Null hypothesis significance tests: A mix-up of two different theories – the basis for widespread confusion and numerous misinterpretations
Jesper W. Schneider
Note: The paper is a difficult read but the bottom line is that there are real problems with statistical analysis, that are foundational and conceptual, not just a failure in implementation. Are they even fit for purpose in the areas where they are most important, e.g., biomedical research?
Null hypothesis significance tests: A mix-up of two different theories – the basis for widespread confusion and numerous misinterpretations
Jesper W. Schneider
Danish Centre for Studies in Research and Research Policy,
Department of Political Science & Government, Aarhus University,
Bartholins Allé 7, DK-8000, Aarhus C, Denmark
jws@cfa.au.dk
Summary by ChatGPT
Schneider’s paper, Null hypothesis significance tests: A mix-up of two different theories – the basis for widespread confusion and numerous misinterpretations, provides a deep critique of NHST by arguing that it is fundamentally a conflation of two distinct statistical traditions:
Fisher’s Significance Testing – A model based on rejecting a null hypothesis when results are improbable under that assumption, but without providing an explicit alternative hypothesis or a strict decision-making framework.
Neyman-Pearson Hypothesis Testing – A decision-theoretic model that involves setting up competing hypotheses (null and alternative), specifying Type I and Type II error rates, and making pre-specified decisions about rejection based on these probabilities.
Core Argument
Schneider contends that NHST, as it is commonly practiced, is an incoherent hybrid of these two approaches. The Fisherian model was intended as a flexible, exploratory tool rather than a rigid decision-making framework. Neyman-Pearson testing, on the other hand, was explicitly designed for repeated decision-making under risk but assumes that alternative hypotheses are explicitly formulated and error rates are pre-determined. The problem arises because many researchers conflate these models, leading to logical inconsistencies in how NHST is interpreted.
Key Issues Identified
Misinterpretation of p-values
Many researchers treat the p-value as the probability that the null hypothesis is false, which is incorrect.
Under Fisher’s model, a p-value simply indicates the rarity of observed data under the null but does not measure evidence for or against the null.
Under Neyman-Pearson, rejecting a null does not imply confirmation of an alternative hypothesis unless error rates are explicitly controlled.
Confusion Between Significance and Practical Importance
Statistical significance (small p-values) does not imply that an effect is meaningful in the real world.
Large sample sizes can produce statistically significant but trivial effects.
Lack of Proper Consideration of Alternative Hypotheses
Many NHST applications fail to consider well-specified alternative hypotheses, which is a fundamental requirement for making inferences under Neyman-Pearson testing.
Arbitrary Thresholds (e.g., α = 0.05)
The widespread use of p < 0.05 as a binary decision criterion lacks justification and is an artifact of historical convention rather than logical necessity.
Misuse in the Social Sciences and Empirical Research
NHST has become a ritualistic practice in many fields, where researchers blindly apply it without understanding its assumptions or limitations.
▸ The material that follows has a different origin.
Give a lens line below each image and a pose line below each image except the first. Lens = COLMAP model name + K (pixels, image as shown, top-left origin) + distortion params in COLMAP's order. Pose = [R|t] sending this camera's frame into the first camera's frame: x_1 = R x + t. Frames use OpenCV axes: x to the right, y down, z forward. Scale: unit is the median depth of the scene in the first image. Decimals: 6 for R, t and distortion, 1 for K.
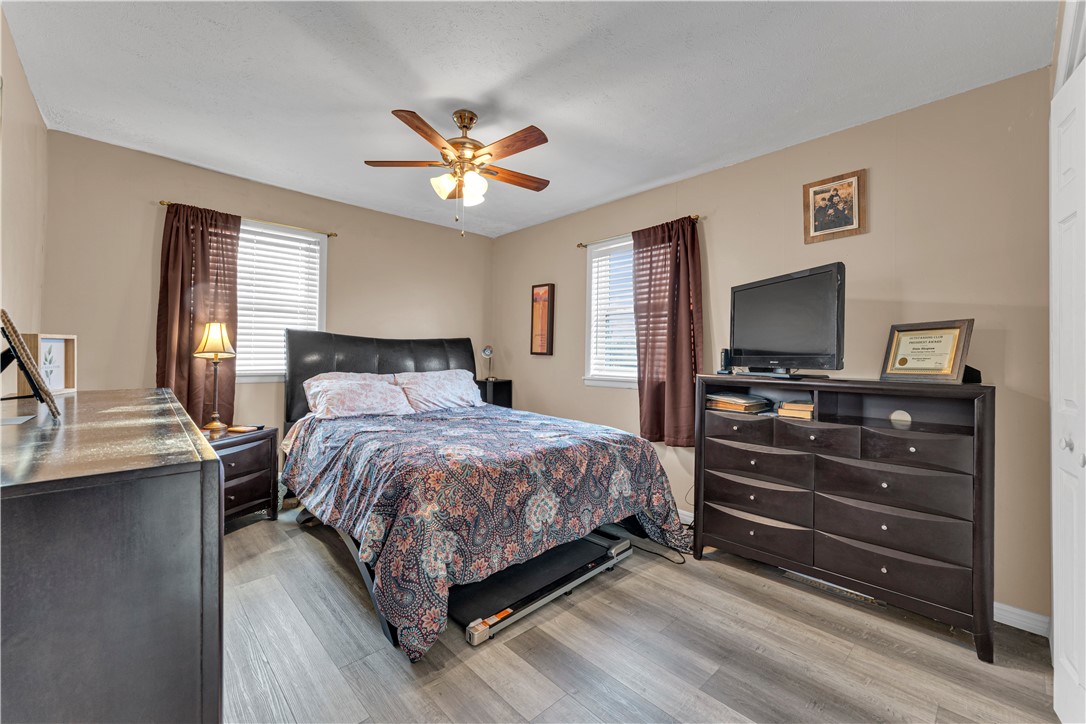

It often substitutes for proper statistical reasoning, leading to an overemphasis on obtaining "significant" results rather than engaging in genuine hypothesis-driven research.
Examples from Scientometric Literature
Schneider illustrates these issues by examining how NHST has been misapplied in the field of scientometrics, showing how it leads to misinterpretations of citation distributions and impact factors. These cases exemplify the broader problems seen across multiple disciplines.
Recommendations
Abandon or Reform NHST – Researchers should either abandon NHST in favor of more informative approaches (e.g., confidence intervals, Bayesian methods, or effect size estimation) or at least recognize its limitations.
Education on Proper Statistical Thinking – Statistical training should emphasize the conceptual foundations of hypothesis testing rather than merely teaching NHST as a mechanical procedure.
Move Toward Bayesian Approaches – Bayesian inference, which allows for the direct calculation of probabilities regarding hypotheses, may offer a more coherent alternative.
Overall Significance
Schneider’s critique aligns with broader concerns about the misuse of NHST in empirical research. By showing that NHST is based on a conceptual misunderstanding—an incoherent merging of two incompatible frameworks—the paper adds weight to ongoing calls for reform in statistical practices across multiple disciplines.